● **RECORDED DATA**:

◇ ◇ ◇

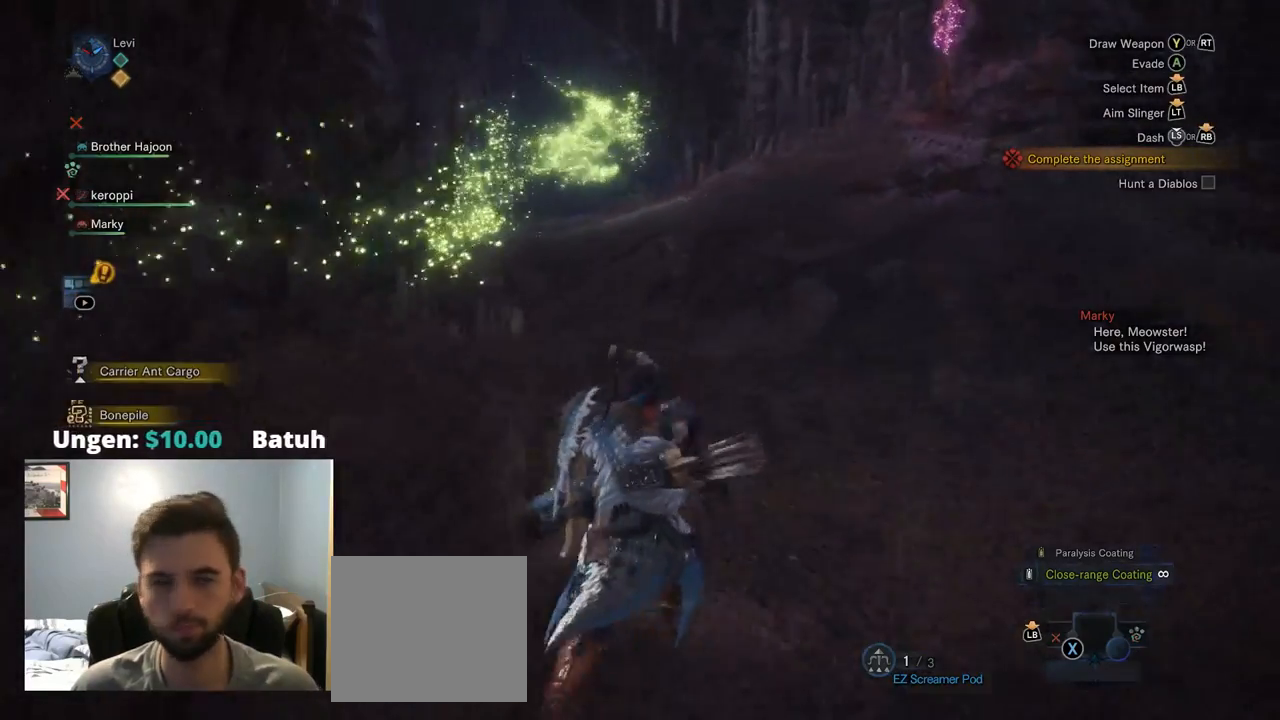
{"buttons": ["R1"], "left_stick": "up", "right_stick": "down-left", "events": [[100, "right_stick", "center"], [417, "right_stick", "left"], [467, "right_stick", "down-left"]]}
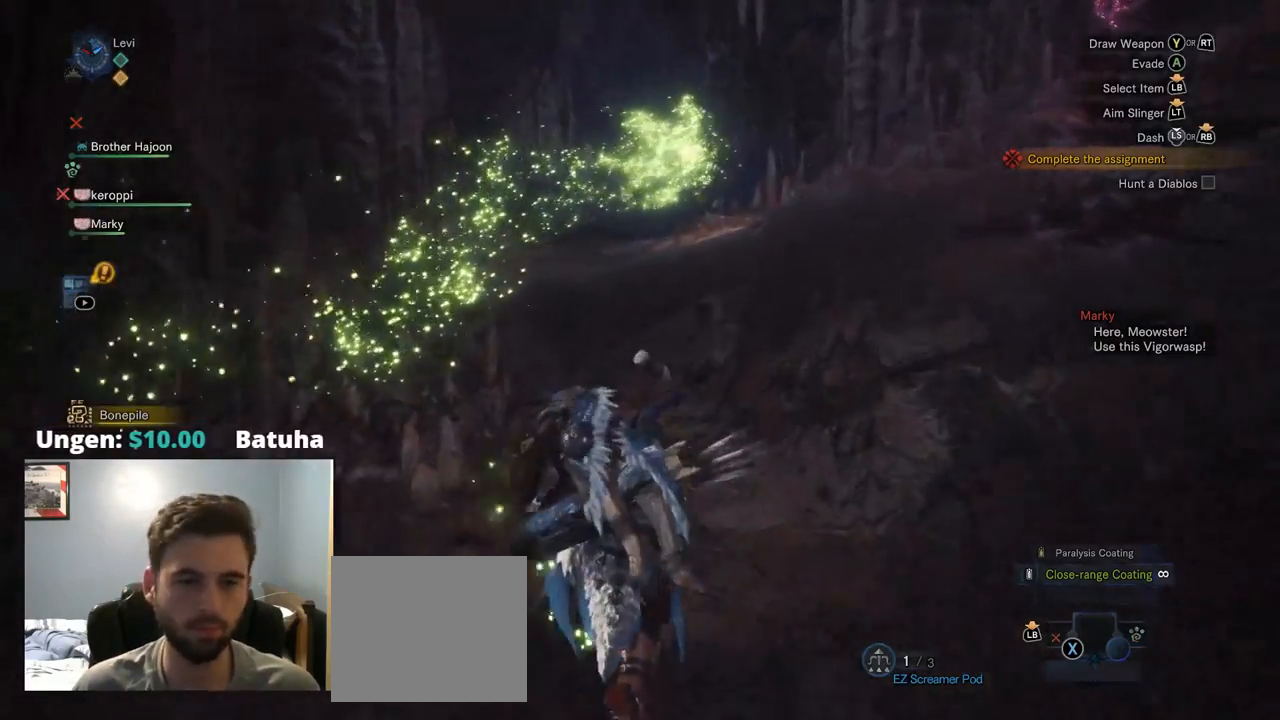
{"buttons": ["R1"], "left_stick": "up", "right_stick": "center", "events": [[100, "right_stick", "center"]]}
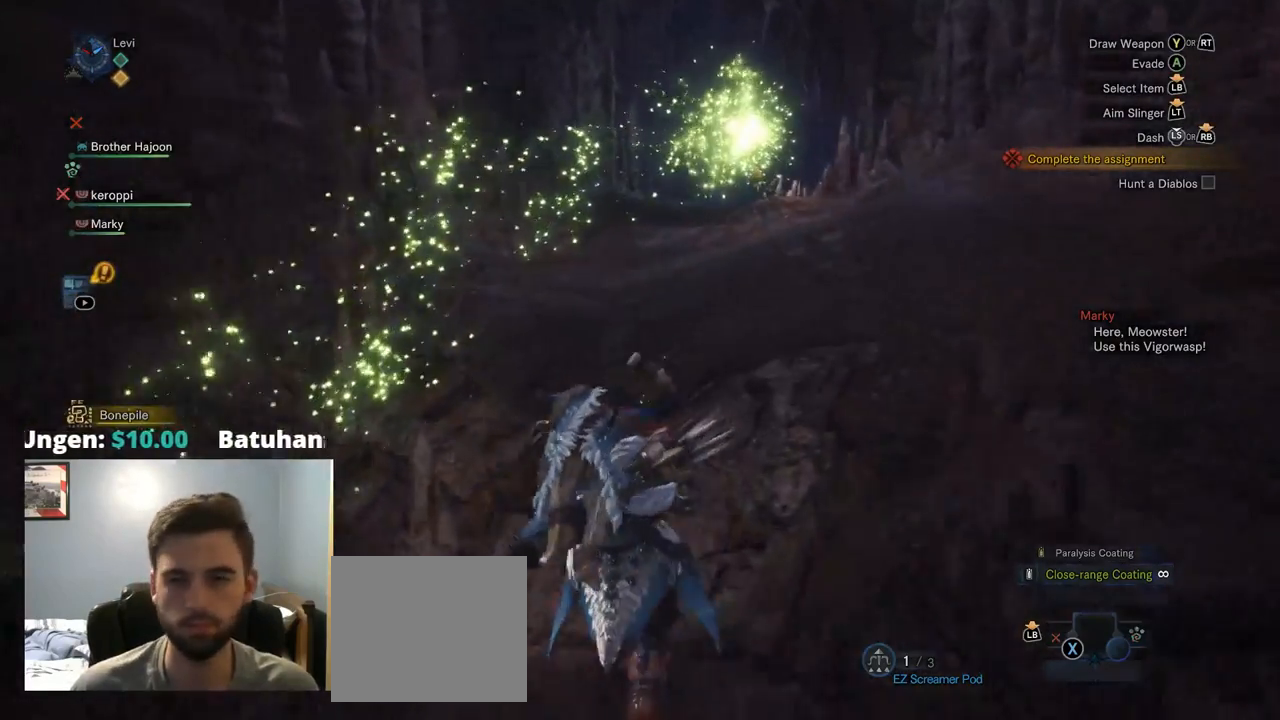
{"buttons": ["R1"], "left_stick": "up", "right_stick": "center", "events": []}
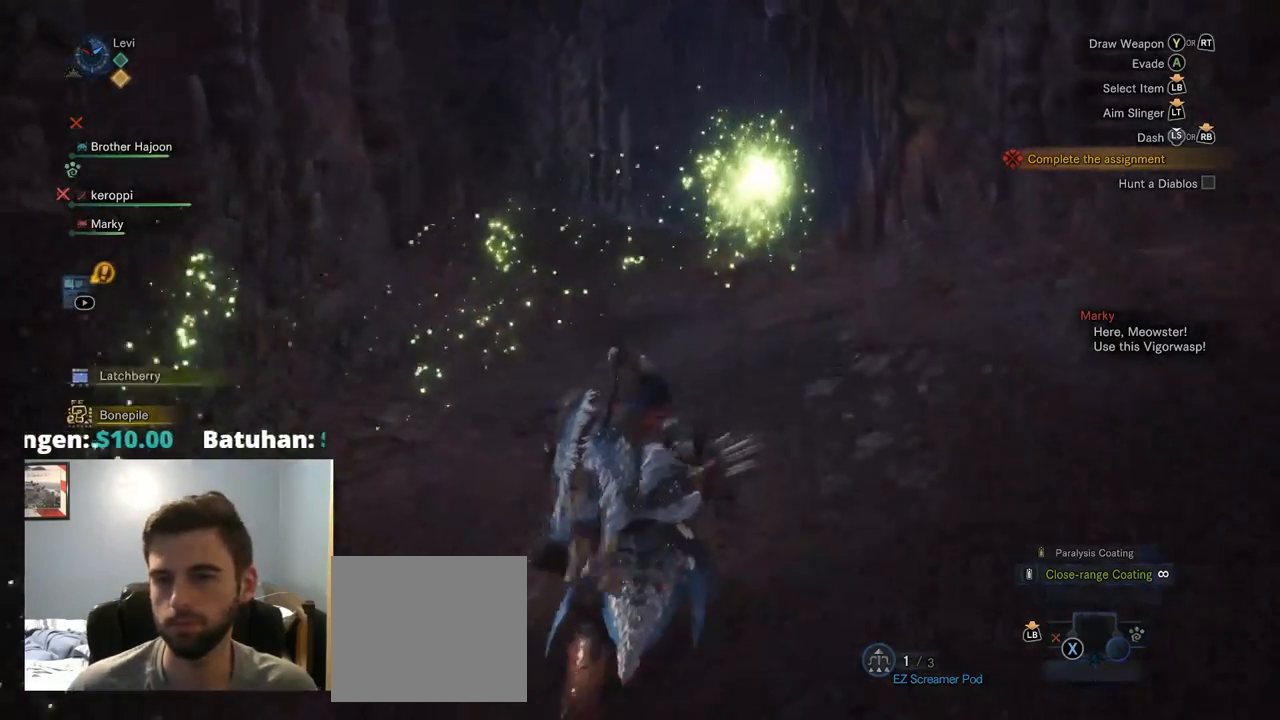
{"buttons": ["R1"], "left_stick": "up", "right_stick": "center", "events": []}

◇ ◇ ◇

● **PROBLEM REQUIREMENTS**: Please set down the whole listing above exactly and skip every picture.

● **ANSWER SECTION**:
{"buttons": ["R1"], "left_stick": "up", "right_stick": "down-left", "events": [[100, "right_stick", "center"], [417, "right_stick", "left"], [467, "right_stick", "down-left"]]}
{"buttons": ["R1"], "left_stick": "up", "right_stick": "center", "events": [[100, "right_stick", "center"]]}
{"buttons": ["R1"], "left_stick": "up", "right_stick": "center", "events": []}
{"buttons": ["R1"], "left_stick": "up", "right_stick": "center", "events": []}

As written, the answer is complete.